Born in Canada, raised in the United States, Terry Gillespie returned home in a hurry in the 60s when the possibility of being blown up in Vietnam seemed almost inevitable. But by the time he came back to Canada, he’d already been infected, inspired and influenced by the blues. He had dug deep into the still-segregated world of the blues by smuggling himself into blues bars to hear — and later play with — Howling Wolf, John Lee Hooker, Muddy Waters and a youngster called Buddy Guy.
Fifty years on, his musical palette is far wider and how that happened is another story… Settling in Ottawa, Terry helped form Heaven’s Radio and by the mid-70s there was a single on United Artists, and — later — two LPs on Posterity. In the years since Heaven’s Radio disbanded (there was a brief revival of the band in 2007) he built a steady career playing solo or with a band that often included musicians from Barbados, Jamaica, Trinidad and South Africa. Playing daily with local musicians immersed him in a different musical community — in the same way that it had when he discovered the blues in his teen years and as it did in Ottawa playing rock and roll.
You can hear the results on his new album, Home Boy.
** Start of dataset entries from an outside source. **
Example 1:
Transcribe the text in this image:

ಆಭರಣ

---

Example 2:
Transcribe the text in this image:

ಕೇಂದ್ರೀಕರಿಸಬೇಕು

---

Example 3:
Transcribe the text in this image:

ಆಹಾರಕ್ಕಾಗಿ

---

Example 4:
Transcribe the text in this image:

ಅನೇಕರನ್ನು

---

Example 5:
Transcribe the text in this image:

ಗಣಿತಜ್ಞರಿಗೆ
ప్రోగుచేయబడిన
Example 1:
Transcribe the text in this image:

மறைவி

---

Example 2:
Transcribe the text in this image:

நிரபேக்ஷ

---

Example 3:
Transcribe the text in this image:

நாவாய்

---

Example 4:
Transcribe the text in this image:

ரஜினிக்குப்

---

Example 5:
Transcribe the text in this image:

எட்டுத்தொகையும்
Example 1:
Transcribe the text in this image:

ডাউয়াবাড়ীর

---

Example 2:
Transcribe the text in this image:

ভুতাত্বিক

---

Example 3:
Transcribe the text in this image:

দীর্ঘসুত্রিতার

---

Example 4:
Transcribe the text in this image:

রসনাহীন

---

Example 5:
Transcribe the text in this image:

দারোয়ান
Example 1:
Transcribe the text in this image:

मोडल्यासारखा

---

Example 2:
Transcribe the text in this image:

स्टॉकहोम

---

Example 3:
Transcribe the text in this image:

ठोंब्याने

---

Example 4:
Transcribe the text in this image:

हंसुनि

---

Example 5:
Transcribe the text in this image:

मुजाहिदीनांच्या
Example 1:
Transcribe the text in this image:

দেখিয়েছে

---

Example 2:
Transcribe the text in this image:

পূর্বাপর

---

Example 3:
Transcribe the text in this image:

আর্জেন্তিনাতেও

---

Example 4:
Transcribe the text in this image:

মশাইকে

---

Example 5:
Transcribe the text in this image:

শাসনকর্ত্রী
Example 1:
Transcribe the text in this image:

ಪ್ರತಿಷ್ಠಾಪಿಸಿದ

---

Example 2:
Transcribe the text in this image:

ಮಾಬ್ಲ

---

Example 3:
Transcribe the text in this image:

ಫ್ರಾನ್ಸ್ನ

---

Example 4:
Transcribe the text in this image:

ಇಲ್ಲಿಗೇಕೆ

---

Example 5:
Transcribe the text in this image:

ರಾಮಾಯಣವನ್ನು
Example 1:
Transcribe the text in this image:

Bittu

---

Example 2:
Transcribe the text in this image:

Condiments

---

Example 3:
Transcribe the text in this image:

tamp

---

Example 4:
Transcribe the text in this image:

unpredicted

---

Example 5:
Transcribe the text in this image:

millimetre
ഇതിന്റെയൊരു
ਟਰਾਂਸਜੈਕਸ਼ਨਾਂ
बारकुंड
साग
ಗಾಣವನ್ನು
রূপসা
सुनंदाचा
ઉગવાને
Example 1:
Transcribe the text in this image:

It’s his fifth solo CD, and it has a warm “island” feel that permeates the whole record — even though it was recorded live off the floor at the Granary Restaurant in Vankleek Hill, east of Ottawa, where the Gillespies have made their home.
Terry Gillespie has sometimes been called a musical shaman, Canada’s king of roots music and even Mr. Groove — and all for good reason. There is no showboating, no over-the-top guitar pyrotechnics. His live performances are both laid back and powerful and passionate; entertaining and captivating in a way that allows his audience to become involved as listeners— or dancers responding to the groove.